“I’m looking out the window now, and I’d guess that ninety-five per cent of the people coming in are making their first visit to a museum of contemporary art. I get the feeling that they’re very creative people, too…”
Virgil Abloh is watching visitors approach “Figures of Speech”, his newly-opened exhibition at Museum of Contemporary Art Chicago, while we talk. Abloh’s descriptions—a vivid intersection of fresh audiences, grand institutions, radical new potential—could be directly applied to his own work; for over a decade, this Illinois-born designer/entrepreneur/DJ has spanned a dizzying array of realms: architecture to streetwear, skate culture, music and high art/fashion.

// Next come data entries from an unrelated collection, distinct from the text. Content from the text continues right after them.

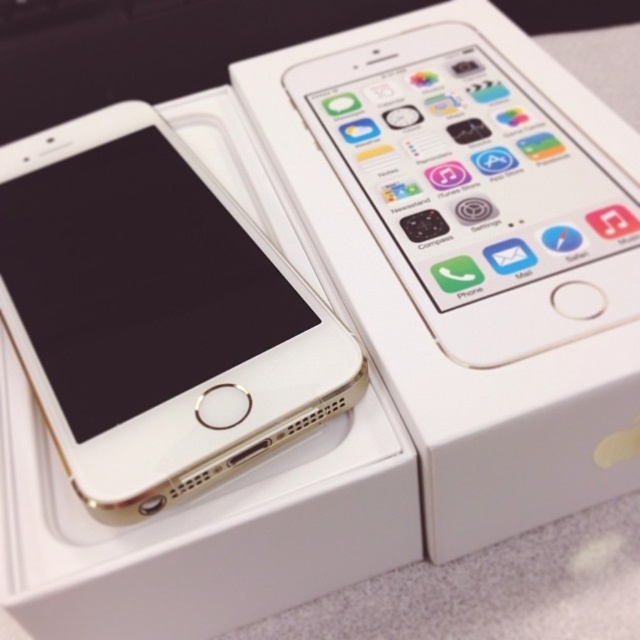
You are comparing two gold smartphones in a store display. You see the gold matte smartphone at upper left and the gold metallic smartphone at upper center. Which one is taller?

The gold matte smartphone at upper left is taller than the gold metallic smartphone at upper center.

You are holding a measuring tape and want to measure the distance between yourself and the gold matte smartphone at upper left in the image. According to the scene description, can you determine the exact distance?

The gold matte smartphone at upper left is 1.05 meters away from the viewer, so the exact distance is 1.05 meters.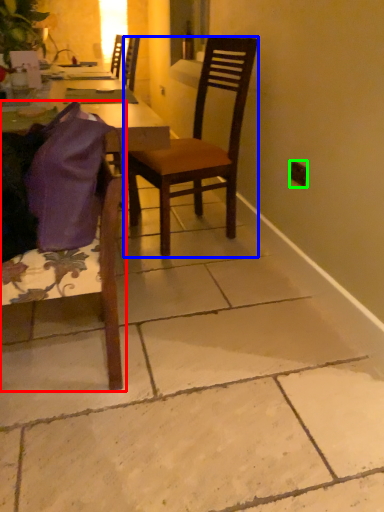
Question: Considering the real-world distances, which object is closest to chair (highlighted by a red box)? chair (highlighted by a blue box) or power outlet (highlighted by a green box).

Choices:
 (A) chair
 (B) power outlet

Answer: (A)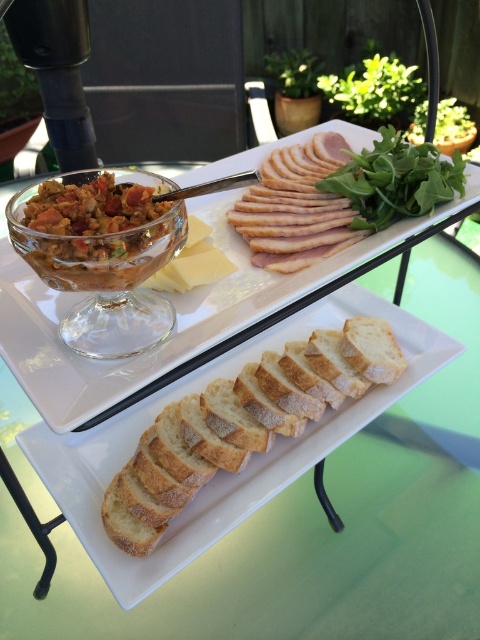
Question: Can you confirm if golden brown crusty bread at lower center is wider than yellow buttery cheese at center?

Choices:
 (A) no
 (B) yes

Answer: (B)

Question: Which of the following is the farthest from the observer?

Choices:
 (A) matte glass bowl of mixed vegetables at center-left
 (B) golden brown crusty bread at lower center

Answer: (B)

Question: Is golden brown crusty bread at center below golden brown crusty bread at lower center?

Choices:
 (A) no
 (B) yes

Answer: (A)

Question: Which point is closer to the camera?

Choices:
 (A) golden brown crusty bread at lower center
 (B) yellow buttery cheese at center

Answer: (A)

Question: Considering the relative positions of matte glass bowl of mixed vegetables at center-left and yellow buttery cheese at center in the image provided, where is matte glass bowl of mixed vegetables at center-left located with respect to yellow buttery cheese at center?

Choices:
 (A) left
 (B) right

Answer: (A)

Question: Which of the following is the farthest from the observer?

Choices:
 (A) (231, 321)
 (B) (228, 529)

Answer: (A)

In 2007, Kanye West hired the hotly-tipped Abloh to work with him, extending his vision beyond music; in a slightly surreal work experience break, the pair interned at Italian luxury fashion house Fendi together. Abloh also became creative director of Kanye’s own DONDA agency—directing artwork for blockbuster projects including 2011 collaboration with Jay-Z, Watch the Throne. Abloh has created highly coveted designs for his own companies Pyrex Vision, and latterly Off-White (the titular quote marks in “Figures Of Speech” are an Off-White motif). Since 2018, he has also been the artistic director for Louis Vuitton menswear. At last summer’s Paris Fashion Week, Yeezy clasped Abloh in a tearful hug by the runway; US hip hop stars including Playboi Carti were also among the models.
“The architecture background gave me the art history basis to create permanent work”
“Figures of Speech” is described as Abloh’s “mid-career retrospective”, and he also insists that it has been “easily the most difficult project I’ve created”. There’s a characteristic blend of scale of ambition, meticulous detail and self-assurance to its content and presentation. Various figures (including MCA curator Michael Darling) have likened Abloh to a new-gen Warhol. This exhibition does create its very own scene, within an immersive setting co-designed by Samir Bantal (director of AMO—the creative think-tank founded by architecture don Rem Koolhaas).
“The space is very dynamic; it has an architecture of its own,” says Abloh. “It’s designed as a multi-layered mixed-media experience, making one big circle, connecting where I started to where I am now. There’s a Pyrex Vision video piece, a hall of fashion, a hall of my work related to music, race, fine art and design. The exhibition is very rooted in my art practice, including our relation to brands and commercialism. What makes my practice unique is that it stretches across boundaries of race, youth culture, pre- and post-Internet.”
Abloh’s practice frequently nods to his personal youth culture, too—as a teen, experimenting with street art and travelling to NYC to visit skate fashion stores, and as an architecture student at Illinois Institute of Technology.
“The architecture background gave me the art history basis to create permanent work,” he says, adding of his college experience, and his gravitation towards design and fashion: “I had a lot of quiet time to develop… I didn’t fit the stereotype, so I had a lot of time to think.”
“I am a kid from the nineties; I grew up around lots of big cultural advertising moments: Pepsi, Coke, Michael Jordan”
He comes across both as an intensely concentrated thinker, and a prolific doer. In conversation, he’ll make reference to a multi-generational array of “artists in cultural or political moments”, from Caravaggio (whose early seventeenth-century altarpiece The Entombment of Christ was screen-printed on Pyrex Vision shirt designs—grand vision/limited edition) to Duchamp, Factory Records designer Peter Saville, and also prime-time sporting heroes and contemporary megabrands (Abloh’s designs have extended from couture to a new concept range for IKEA). Various set-pieces within “Figures Of Speech” resemble avant-garde boutiques, while the artwork transcripts and glowering neon quotations (“You’re obviously in the wrong place”) bring to mind Jenny Holzer. The MCA exhibition will also feature a pop-up store, “Church & State”, where ticket-holders can peruse and purchase retrospective and new Off-White editions. Overall, it poses questions that have long played on Abloh’s mind: are we consumer or creator, “tourist or purist”? It offers a sensation that somehow feels simultaneously exclusive and locked into social media mass experience.
“I am a kid from the nineties; I grew up around lots of big cultural advertising moments: Pepsi, Coke, Michael Jordan,” says Abloh. “I value the tangible in art, but I can also draw a parallel to Supreme making a T-shirt with Damien Hirst. I’m also fascinated by the strength of art, and the impact of the viewer on the scene, and how they’re interacting with it, whether they’re seeing a pair of sneakers, a painting or a film.”
Abloh is on home turf here, but he is also constantly on the move; at present, his other commitments include DJ dates across the States and Europe, as well as advising further music artists on their creative directions: “I’m mostly playing house and techno right now,” he says. “Music is the heartbeat of culture.” Across all of these spaces, you get the sense that he is entirely in his own element. He laughs: “I feel comfortable with the pressure, but also… I do love a conundrum.”